### To-do item
Repeat every line of text in the listing below without any changes, leaving out the pictures.

### Information given
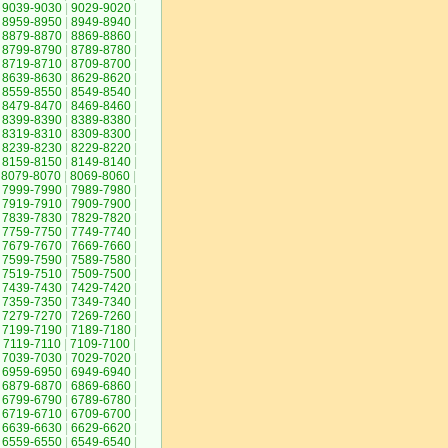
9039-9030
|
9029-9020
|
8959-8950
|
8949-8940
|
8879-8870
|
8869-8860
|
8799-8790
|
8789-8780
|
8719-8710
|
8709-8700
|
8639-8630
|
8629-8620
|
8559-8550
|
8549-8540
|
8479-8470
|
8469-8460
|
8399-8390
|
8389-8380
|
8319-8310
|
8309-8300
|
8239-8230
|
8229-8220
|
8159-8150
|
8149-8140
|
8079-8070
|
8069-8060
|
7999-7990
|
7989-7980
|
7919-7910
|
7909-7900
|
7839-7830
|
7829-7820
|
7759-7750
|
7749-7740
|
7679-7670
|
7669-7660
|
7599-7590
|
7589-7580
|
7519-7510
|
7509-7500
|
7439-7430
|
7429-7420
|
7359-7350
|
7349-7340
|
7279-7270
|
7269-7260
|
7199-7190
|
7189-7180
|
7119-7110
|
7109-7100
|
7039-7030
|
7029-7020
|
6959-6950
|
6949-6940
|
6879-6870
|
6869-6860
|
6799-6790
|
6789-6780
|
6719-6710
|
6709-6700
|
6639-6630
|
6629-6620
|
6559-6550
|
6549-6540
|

### Task response
9039-9030
|
9029-9020
|
8959-8950
|
8949-8940
|
8879-8870
|
8869-8860
|
8799-8790
|
8789-8780
|
8719-8710
|
8709-8700
|
8639-8630
|
8629-8620
|
8559-8550
|
8549-8540
|
8479-8470
|
8469-8460
|
8399-8390
|
8389-8380
|
8319-8310
|
8309-8300
|
8239-8230
|
8229-8220
|
8159-8150
|
8149-8140
|
8079-8070
|
8069-8060
|
7999-7990
|
7989-7980
|
7919-7910
|
7909-7900
|
7839-7830
|
7829-7820
|
7759-7750
|
7749-7740
|
7679-7670
|
7669-7660
|
7599-7590
|
7589-7580
|
7519-7510
|
7509-7500
|
7439-7430
|
7429-7420
|
7359-7350
|
7349-7340
|
7279-7270
|
7269-7260
|
7199-7190
|
7189-7180
|
7119-7110
|
7109-7100
|
7039-7030
|
7029-7020
|
6959-6950
|
6949-6940
|
6879-6870
|
6869-6860
|
6799-6790
|
6789-6780
|
6719-6710
|
6709-6700
|
6639-6630
|
6629-6620
|
6559-6550
|
6549-6540
|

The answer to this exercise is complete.